Designer Julie Nightingale Balances a Greenwich Couple's Stand-Out Art Collection with Easy Elegance and Practicality

Living room with lucite coffee table

IT’s a common conundrum that most modern-day parents can easily relate to: that moment when a couple realizes that their lives are more about getting their kids to eat their vegetables than getting a table at Per Se. For a couple in Greenwich, the solution on how to merge their sophisticated taste with a kid-friendly environment was found in a surprising place, the hair salon. One of designer Julie Nightingale’s projects was featured in a magazine that her would-be client happened to be flipping through. “I loved the house—every single page. I called her, and we hit it off immediately,” the homeowner says.

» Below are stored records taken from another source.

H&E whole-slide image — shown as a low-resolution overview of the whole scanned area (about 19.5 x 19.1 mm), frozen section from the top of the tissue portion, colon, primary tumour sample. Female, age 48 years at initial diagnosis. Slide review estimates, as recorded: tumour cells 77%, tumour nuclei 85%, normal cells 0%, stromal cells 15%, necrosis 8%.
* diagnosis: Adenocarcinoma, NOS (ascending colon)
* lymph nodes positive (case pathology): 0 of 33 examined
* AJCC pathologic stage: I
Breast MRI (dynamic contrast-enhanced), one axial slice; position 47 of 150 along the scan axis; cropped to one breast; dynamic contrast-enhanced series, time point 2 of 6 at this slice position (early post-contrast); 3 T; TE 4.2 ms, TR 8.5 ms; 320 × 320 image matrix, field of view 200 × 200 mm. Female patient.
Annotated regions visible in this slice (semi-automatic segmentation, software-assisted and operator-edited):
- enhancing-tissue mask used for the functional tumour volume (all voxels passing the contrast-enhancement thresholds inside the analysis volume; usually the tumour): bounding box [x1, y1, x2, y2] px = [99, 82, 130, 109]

The clients, a couple with three young kids (one born while the project was in progress), lived in the house for a couple of years with furniture from a previous home while they figured out what they wanted to do. It was Nightingale’s fresh approach and easy elegance that caught her eye. “The previous owners were very traditional and had a dark color scheme,” says the client. “I wanted it to be cleaner, fresher and brighter, but I didn’t want to be scared for my kids to go into certain rooms.” Once Nightingale was on board, they quickly agreed on a color scheme and the direction the decor would take. “The architecture and scale of her house are quite formal,” Nightingale says. “I didn’t want to remove all of the sophistication and formality, so we kept the decor elegant but still easy and kid-friendly.”

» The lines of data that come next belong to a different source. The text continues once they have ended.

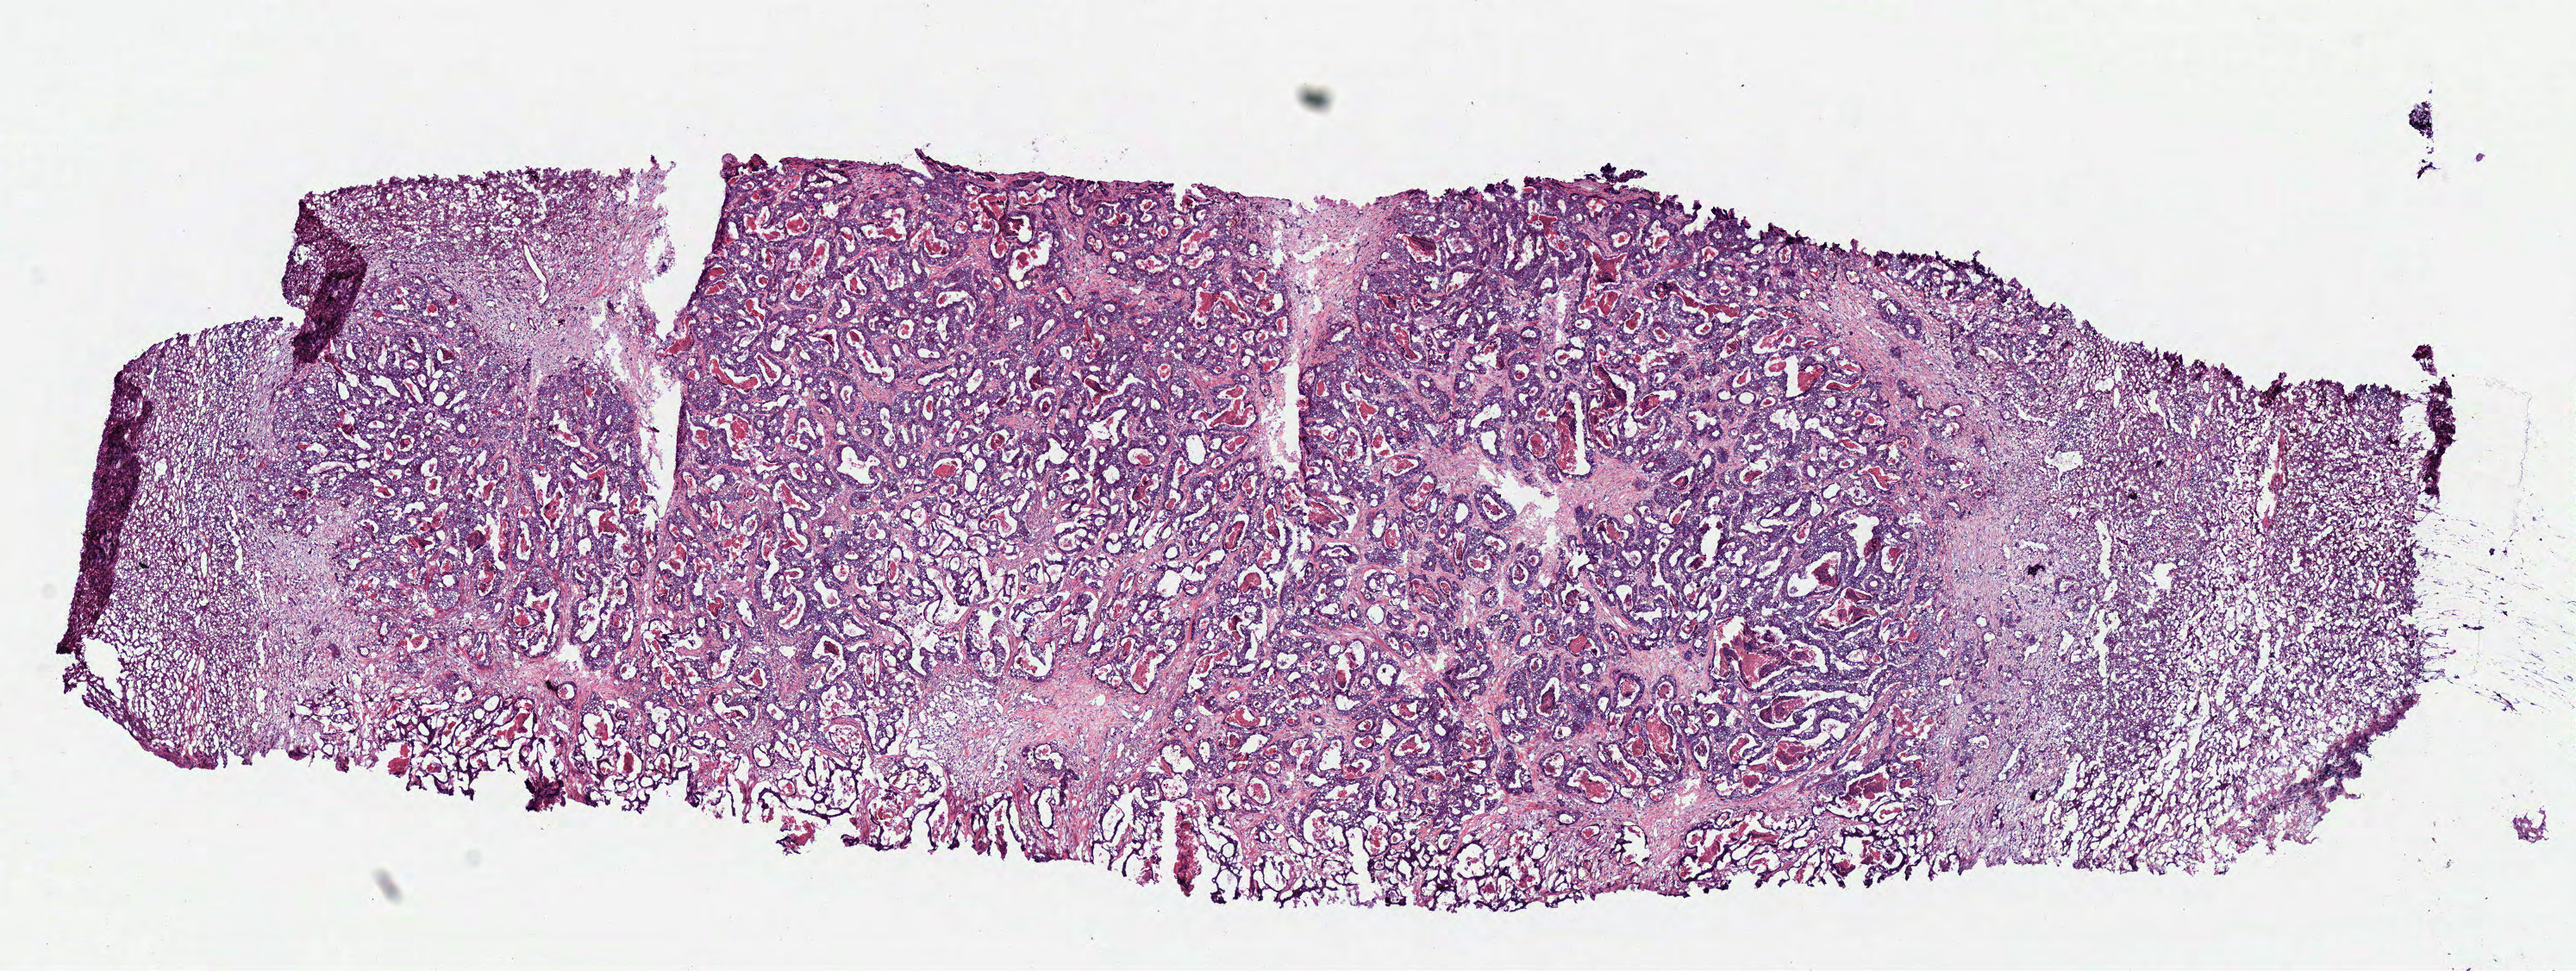
H&E whole-slide image, low-resolution overview of the scanned area, about 11.7 x 4.4 mm; frozen section; colon, recurrent tumour sample. Female, age 51 years at initial diagnosis. Pathologist review of this section (percent, as recorded): tumour cells 72%, tumour nuclei 85%, normal cells 0%, stromal cells 10%, necrosis 18%.
This section: recurrent tumour. Patient diagnosis: Adenocarcinoma, NOS (sigmoid colon).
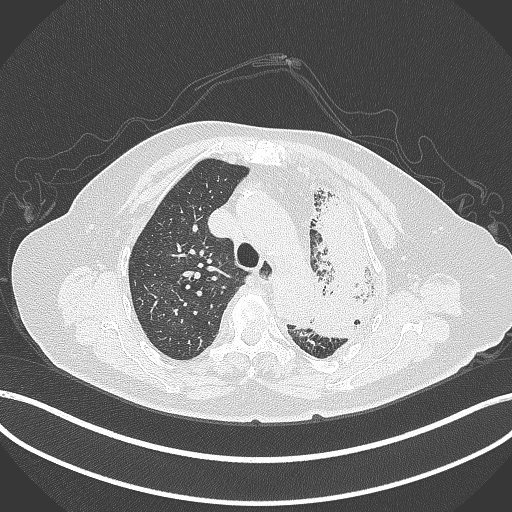
Chest CT, one axial slice. 120 kVp. Lung window (W 1500 / L -600 HU). 1 mm slice thickness. 512 × 512 image matrix, field of view 400 × 400 mm. Female patient, age 75 years. Case-level facts recorded for this patient, not image findings: clinical TNM (as recorded): T3 N3 M1.
Structures marked on this image (bounding box drawn by a radiologist):
- lung tumour (recorded histology: adenocarcinoma): bounding box <301,188,377,346> (left, top, right, bottom; pixels)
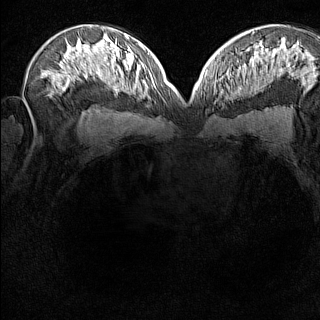
Breast MRI (dynamic contrast-enhanced), one axial slice. Slice 86 of 160 in the series (ordered by position). Dynamic contrast-enhanced series, time point 2 of 8 at this slice position (early post-contrast). 1.5 T. TE 1.8 ms, TR 5 ms. 1 mm slice thickness. 320 × 320 image matrix, field of view 275 × 275 mm. Female patient.
Outlined on this slice (semi-automatic segmentation, software-assisted and operator-edited):
- enhancing-tissue mask used for the functional tumour volume (all voxels passing the contrast-enhancement thresholds inside the analysis volume; usually the tumour): box from (x=214, y=74) to (x=225, y=99) px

Design boards done, but not a single piece of furniture ordered, Nightingale—in a rather unconventional approach to her usual process—took her clients on an art-buying mission. “We had an idea of where we were going, but nothing had been ordered yet when we went on an art buying spree, which is what I usually do at the very end,” says the designer. “They have high ceilings and lots of walls, and I knew there was an opportunity there.” 

Designer and clients set out for the Hamptons, where Nightingale’s sister-in-law, Sara, has a gallery—the Sara Nightingale Gallery in Water Mill. “The clients were [relatively new] collectors, but they were amazingly receptive to the conceptual aspect of the art they purchased. They ‘got it’ immediately once we explained the artists’ processes and intent. Their primary goal was to furnish their house with strong, interesting artwork,” notes Sara. “I’m not particularly keen on the name-dropping that so often drives the art market. I want them to react viscerally to the work, rather than being told by their consultant that they need to invest in this or that ‘hot’ artist. I want to teach them how to look at art in general, so they can go out in the world and collect some more!” 

The homeowners ended up with more than 30 pieces by artists such as Ross Watts, Barbara Erdmann and Perry Burns. “It’s fun to push the envelope with more contemporary art in a traditional setting,” notes Julie Nightingale. “A big part of my approach is not to be ‘matchy-matchy.’ If you have amazing artwork, you don’t have to decorate around it, you can decorate to complement it.” 

The designer used pale, cool colors throughout. Layers of subtle grays and creams with pops of muted jewel tones keep the interior elegant without looking stuffy. And like most successful interiors, it’s the mix that makes them shine. The living room, for instance, is a study in textures: grasscloth with subtle shine on the walls, cut glass stools, a bamboo silk ikat rug. Sofas are covered in a spill-resistant coated linen. “They have three young children. It had to have an element of practicality to it,” Nightingale says. It’s just that durability married with an easy sophistication that makes this house a home. “It’s elegant but lively and liveable,” says the client. “I finally feel like it’s my house.” 

A version of this article appeared in the November 2014 issue of Connecticut & Gardens with the headline: Cool, Calm & Collected.